───── Texto proporcionado ─────

A primera hora de la tarde volvimos a atravesar el puente de vuelta hacia la zona este, ya que teníamos que coger el autobús que nos llevaría a nuestro último día en Dublín. Pasamos la noche en el mismo apartamento de Airbnb, para al día siguiente levantarnos bien pronto y aprovechar las últimas horas el viaje.

 

[25/09/2014]

Conociendo la historia de Dublín

Habíamos reservado una visita a la Guinness Storehouse, símbolo de la ciudad, a las 9:00 de la mañana, así que nos levantamos bien pronto y dejamos las maletas en unas taquilla de la
estación de autobuses, las cuales se encuentran en el piso de abajo y hay de todos
los tamaños. Dado que teníamos que hacer tiempo porque era demasiado temprano, dimos un buen paseo por Dublin y así descubrimos que el Camino de Santiago tiene un punto de inicio en dicha ciudad, concretamente en la Iglesia de St. James, donde en su sacristía se puede sellar la credencial que acredita que el peregrino ha empezado el camino de Santiago allí.

Iglesia de St. James

A las nueve en punto entramos en el museo Guinness, el cual visitamos con curiosidad pero sin pasión, ya que PB es abstemio y a mi no me gusta mucho la cerveza. Además teníamos prisa porque a las 10:30 comenzaba el tour gratuito de Sandeman’s, compañía de la que ya hemos hablado en ocasiones anteriores. La verdad es que todo el recorrido es muy didáctico, con muchas explicaciones tanto en vídeo como en locuciones (afinad vuestro oido para el acento irlandés).

───── Registros mostrados ─────

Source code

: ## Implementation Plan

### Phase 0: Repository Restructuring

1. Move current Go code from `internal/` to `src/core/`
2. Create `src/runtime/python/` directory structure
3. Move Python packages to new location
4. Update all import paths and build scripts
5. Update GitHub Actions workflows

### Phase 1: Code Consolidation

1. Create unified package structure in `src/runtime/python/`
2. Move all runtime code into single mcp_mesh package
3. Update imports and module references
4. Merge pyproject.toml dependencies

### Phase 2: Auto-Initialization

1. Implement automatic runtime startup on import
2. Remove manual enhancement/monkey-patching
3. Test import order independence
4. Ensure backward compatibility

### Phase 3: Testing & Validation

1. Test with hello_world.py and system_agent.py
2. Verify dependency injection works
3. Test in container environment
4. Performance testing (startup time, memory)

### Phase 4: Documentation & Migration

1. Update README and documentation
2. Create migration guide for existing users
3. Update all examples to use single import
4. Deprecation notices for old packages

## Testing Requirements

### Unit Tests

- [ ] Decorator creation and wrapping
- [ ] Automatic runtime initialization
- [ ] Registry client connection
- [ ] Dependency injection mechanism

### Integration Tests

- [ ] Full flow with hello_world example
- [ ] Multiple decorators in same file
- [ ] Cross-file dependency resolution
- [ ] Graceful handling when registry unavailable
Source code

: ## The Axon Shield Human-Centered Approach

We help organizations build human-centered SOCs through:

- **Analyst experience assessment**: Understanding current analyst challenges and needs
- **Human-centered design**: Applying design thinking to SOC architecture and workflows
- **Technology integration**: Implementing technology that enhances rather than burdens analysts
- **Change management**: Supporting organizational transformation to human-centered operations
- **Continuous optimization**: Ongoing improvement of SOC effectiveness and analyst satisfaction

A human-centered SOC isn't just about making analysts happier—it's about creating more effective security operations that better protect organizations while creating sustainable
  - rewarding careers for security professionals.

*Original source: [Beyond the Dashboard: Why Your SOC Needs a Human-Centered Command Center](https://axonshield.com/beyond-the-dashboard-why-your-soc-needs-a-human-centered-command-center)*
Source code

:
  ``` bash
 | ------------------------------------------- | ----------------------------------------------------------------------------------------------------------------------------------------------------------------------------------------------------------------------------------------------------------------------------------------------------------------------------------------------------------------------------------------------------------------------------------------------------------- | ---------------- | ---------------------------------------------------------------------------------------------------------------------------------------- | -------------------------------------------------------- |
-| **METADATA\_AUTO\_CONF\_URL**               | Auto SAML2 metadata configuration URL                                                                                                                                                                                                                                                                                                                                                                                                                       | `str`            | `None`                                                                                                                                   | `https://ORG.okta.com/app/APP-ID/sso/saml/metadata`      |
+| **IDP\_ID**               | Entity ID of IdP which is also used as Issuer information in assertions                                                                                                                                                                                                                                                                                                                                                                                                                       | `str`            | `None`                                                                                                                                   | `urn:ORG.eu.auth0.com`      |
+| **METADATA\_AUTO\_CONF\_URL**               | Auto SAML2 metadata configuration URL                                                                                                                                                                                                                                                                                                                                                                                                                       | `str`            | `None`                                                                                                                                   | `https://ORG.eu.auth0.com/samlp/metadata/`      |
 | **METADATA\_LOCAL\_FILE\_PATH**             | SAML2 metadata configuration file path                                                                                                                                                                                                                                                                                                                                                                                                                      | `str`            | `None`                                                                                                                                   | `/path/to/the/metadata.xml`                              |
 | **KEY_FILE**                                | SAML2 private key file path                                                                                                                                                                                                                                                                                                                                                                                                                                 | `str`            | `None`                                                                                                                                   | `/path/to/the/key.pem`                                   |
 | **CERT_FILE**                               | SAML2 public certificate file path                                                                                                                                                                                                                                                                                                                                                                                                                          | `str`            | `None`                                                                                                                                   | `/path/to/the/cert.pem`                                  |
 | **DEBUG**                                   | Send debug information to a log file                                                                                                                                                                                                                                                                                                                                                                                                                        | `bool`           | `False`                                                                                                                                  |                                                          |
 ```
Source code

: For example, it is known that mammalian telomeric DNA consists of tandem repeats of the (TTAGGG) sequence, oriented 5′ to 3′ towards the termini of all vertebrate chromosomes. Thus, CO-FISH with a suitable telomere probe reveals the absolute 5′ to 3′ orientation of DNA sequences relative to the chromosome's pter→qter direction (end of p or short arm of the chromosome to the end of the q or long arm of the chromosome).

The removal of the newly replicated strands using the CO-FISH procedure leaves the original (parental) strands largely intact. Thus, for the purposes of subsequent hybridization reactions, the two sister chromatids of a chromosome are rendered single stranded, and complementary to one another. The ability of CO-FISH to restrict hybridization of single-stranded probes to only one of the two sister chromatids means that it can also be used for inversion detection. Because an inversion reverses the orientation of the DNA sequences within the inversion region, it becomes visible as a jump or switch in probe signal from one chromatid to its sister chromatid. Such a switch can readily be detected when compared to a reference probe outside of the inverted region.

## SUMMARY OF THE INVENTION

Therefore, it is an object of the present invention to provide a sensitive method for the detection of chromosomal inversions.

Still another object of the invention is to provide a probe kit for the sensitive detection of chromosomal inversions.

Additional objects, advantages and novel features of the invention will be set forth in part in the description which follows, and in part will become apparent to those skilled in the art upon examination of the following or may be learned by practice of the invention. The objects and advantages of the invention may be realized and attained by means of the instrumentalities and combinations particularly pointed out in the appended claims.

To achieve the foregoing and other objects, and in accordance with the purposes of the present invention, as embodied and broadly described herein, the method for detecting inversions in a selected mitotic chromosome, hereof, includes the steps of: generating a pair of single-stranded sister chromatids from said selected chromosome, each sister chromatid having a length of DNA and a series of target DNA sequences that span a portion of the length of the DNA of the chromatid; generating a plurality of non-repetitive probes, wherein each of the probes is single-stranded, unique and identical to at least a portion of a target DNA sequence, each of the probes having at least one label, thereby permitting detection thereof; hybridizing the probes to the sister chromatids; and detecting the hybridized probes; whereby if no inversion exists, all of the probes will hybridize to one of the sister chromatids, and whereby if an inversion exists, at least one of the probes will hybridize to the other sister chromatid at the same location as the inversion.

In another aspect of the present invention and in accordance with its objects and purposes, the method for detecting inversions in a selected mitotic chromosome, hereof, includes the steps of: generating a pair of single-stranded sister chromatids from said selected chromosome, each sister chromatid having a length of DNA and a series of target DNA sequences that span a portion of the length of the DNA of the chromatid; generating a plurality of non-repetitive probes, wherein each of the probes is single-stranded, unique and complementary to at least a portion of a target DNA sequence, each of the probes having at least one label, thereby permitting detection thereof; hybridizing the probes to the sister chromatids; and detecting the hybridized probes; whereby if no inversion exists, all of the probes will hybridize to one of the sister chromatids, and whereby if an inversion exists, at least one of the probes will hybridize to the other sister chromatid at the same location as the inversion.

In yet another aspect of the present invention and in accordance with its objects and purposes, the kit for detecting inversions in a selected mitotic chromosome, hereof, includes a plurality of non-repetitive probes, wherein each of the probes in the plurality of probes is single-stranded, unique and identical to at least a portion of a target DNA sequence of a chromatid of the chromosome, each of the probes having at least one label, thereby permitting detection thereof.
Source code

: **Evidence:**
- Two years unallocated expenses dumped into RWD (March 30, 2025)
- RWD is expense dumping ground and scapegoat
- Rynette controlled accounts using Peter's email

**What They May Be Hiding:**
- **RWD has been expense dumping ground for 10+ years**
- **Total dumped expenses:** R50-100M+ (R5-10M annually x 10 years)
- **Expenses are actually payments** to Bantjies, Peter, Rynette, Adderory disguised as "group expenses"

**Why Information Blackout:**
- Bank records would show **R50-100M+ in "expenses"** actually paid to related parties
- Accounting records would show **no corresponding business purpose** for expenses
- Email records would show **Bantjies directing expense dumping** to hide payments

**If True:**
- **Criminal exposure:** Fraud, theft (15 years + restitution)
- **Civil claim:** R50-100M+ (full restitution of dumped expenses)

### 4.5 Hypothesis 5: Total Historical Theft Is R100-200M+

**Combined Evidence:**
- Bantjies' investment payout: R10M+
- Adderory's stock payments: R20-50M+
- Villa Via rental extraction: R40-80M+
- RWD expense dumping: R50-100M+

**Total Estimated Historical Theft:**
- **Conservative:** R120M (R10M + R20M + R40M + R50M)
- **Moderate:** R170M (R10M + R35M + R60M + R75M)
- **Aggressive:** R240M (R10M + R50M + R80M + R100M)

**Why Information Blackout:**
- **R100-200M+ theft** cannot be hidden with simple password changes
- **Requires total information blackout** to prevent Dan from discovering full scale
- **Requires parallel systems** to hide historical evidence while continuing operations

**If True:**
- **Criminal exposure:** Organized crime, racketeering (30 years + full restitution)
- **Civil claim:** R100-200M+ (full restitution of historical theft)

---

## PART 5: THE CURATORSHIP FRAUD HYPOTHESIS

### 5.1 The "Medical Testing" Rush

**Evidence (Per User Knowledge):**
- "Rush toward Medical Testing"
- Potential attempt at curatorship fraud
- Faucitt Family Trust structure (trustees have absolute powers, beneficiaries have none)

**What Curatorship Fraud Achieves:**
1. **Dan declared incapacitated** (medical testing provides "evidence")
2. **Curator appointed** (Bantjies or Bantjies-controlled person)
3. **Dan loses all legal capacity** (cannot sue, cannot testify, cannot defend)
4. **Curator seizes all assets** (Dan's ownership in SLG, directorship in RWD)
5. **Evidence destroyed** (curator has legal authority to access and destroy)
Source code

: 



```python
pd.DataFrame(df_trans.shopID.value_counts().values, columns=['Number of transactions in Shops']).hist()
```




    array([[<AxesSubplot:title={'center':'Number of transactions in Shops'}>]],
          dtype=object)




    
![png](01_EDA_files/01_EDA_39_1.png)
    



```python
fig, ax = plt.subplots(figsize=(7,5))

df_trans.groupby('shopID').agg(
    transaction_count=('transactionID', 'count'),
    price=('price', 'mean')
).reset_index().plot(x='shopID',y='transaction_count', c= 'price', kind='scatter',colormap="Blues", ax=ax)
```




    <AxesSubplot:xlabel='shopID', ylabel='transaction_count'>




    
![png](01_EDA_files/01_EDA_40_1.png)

─────

[Ejercicio] Copia íntegro el texto proporcionado sobre Dublín, sin ningún cambio.

[Respuesta]
A primera hora de la tarde volvimos a atravesar el puente de vuelta hacia la zona este, ya que teníamos que coger el autobús que nos llevaría a nuestro último día en Dublín. Pasamos la noche en el mismo apartamento de Airbnb, para al día siguiente levantarnos bien pronto y aprovechar las últimas horas el viaje.

 

[25/09/2014]

Conociendo la historia de Dublín

Habíamos reservado una visita a la Guinness Storehouse, símbolo de la ciudad, a las 9:00 de la mañana, así que nos levantamos bien pronto y dejamos las maletas en unas taquilla de la
estación de autobuses, las cuales se encuentran en el piso de abajo y hay de todos
los tamaños. Dado que teníamos que hacer tiempo porque era demasiado temprano, dimos un buen paseo por Dublin y así descubrimos que el Camino de Santiago tiene un punto de inicio en dicha ciudad, concretamente en la Iglesia de St. James, donde en su sacristía se puede sellar la credencial que acredita que el peregrino ha empezado el camino de Santiago allí.

Iglesia de St. James

A las nueve en punto entramos en el museo Guinness, el cual visitamos con curiosidad pero sin pasión, ya que PB es abstemio y a mi no me gusta mucho la cerveza. Además teníamos prisa porque a las 10:30 comenzaba el tour gratuito de Sandeman’s, compañía de la que ya hemos hablado en ocasiones anteriores. La verdad es que todo el recorrido es muy didáctico, con muchas explicaciones tanto en vídeo como en locuciones (afinad vuestro oido para el acento irlandés).